## TO DO
Starting with the line that contains "ring dip: (829, 905)", reproduce each line through the end of the entries exactly as written.

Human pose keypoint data
....

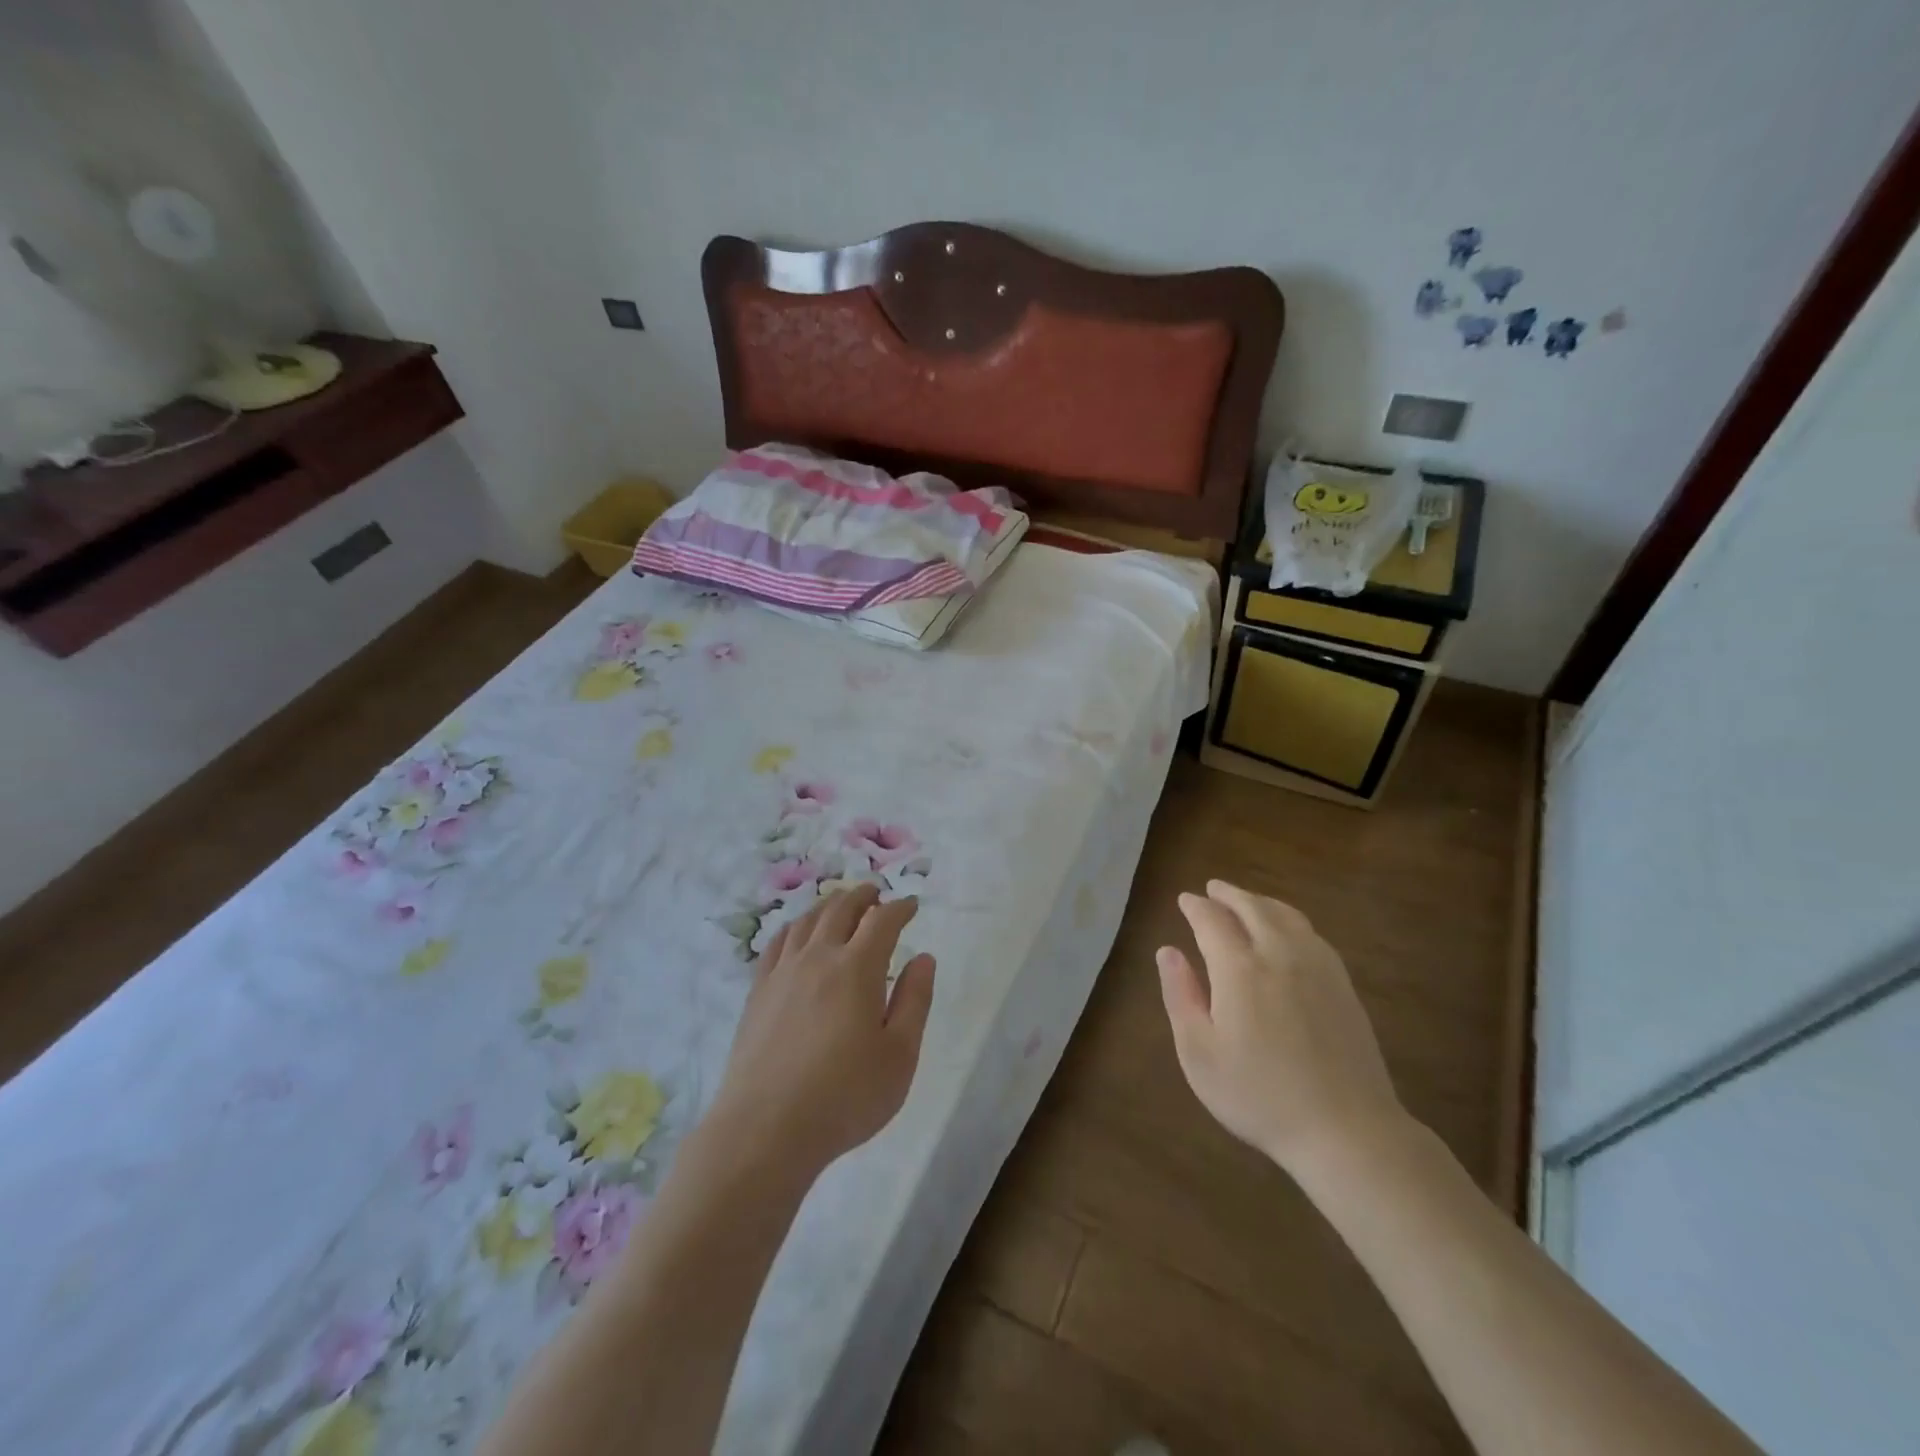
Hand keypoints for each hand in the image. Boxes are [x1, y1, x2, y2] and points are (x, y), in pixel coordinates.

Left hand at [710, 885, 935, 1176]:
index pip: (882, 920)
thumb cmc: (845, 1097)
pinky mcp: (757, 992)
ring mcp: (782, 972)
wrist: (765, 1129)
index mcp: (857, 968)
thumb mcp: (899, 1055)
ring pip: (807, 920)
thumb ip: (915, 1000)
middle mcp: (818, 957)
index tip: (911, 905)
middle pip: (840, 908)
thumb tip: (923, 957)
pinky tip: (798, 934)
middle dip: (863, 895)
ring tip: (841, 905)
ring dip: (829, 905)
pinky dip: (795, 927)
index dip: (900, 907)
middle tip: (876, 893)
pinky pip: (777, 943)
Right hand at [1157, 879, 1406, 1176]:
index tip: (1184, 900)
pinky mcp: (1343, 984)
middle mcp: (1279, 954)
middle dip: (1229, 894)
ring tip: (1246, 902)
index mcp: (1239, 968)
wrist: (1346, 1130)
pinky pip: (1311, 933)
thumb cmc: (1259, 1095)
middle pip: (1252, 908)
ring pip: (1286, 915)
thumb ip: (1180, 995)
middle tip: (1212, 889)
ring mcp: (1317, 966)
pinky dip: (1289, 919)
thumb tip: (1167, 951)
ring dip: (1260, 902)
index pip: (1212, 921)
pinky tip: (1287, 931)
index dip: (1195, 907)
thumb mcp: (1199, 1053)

....

## RESULT
ring dip: (829, 905)
pinky dip: (795, 927)
index dip: (900, 907)
middle tip: (876, 893)
pinky pip: (777, 943)
Right hand at [1157, 879, 1406, 1176]:
index tip: (1184, 900)
pinky mcp: (1343, 984)
middle mcp: (1279, 954)
middle dip: (1229, 894)
ring tip: (1246, 902)
index mcp: (1239, 968)
wrist: (1346, 1130)
pinky pip: (1311, 933)
thumb cmc: (1259, 1095)
middle pip: (1252, 908)
ring pip: (1286, 915)
thumb ip: (1180, 995)
middle tip: (1212, 889)
ring mcp: (1317, 966)
pinky dip: (1289, 919)
thumb tip: (1167, 951)
ring dip: (1260, 902)
index pip: (1212, 921)
pinky tip: (1287, 931)
index dip: (1195, 907)
thumb mcp: (1199, 1053)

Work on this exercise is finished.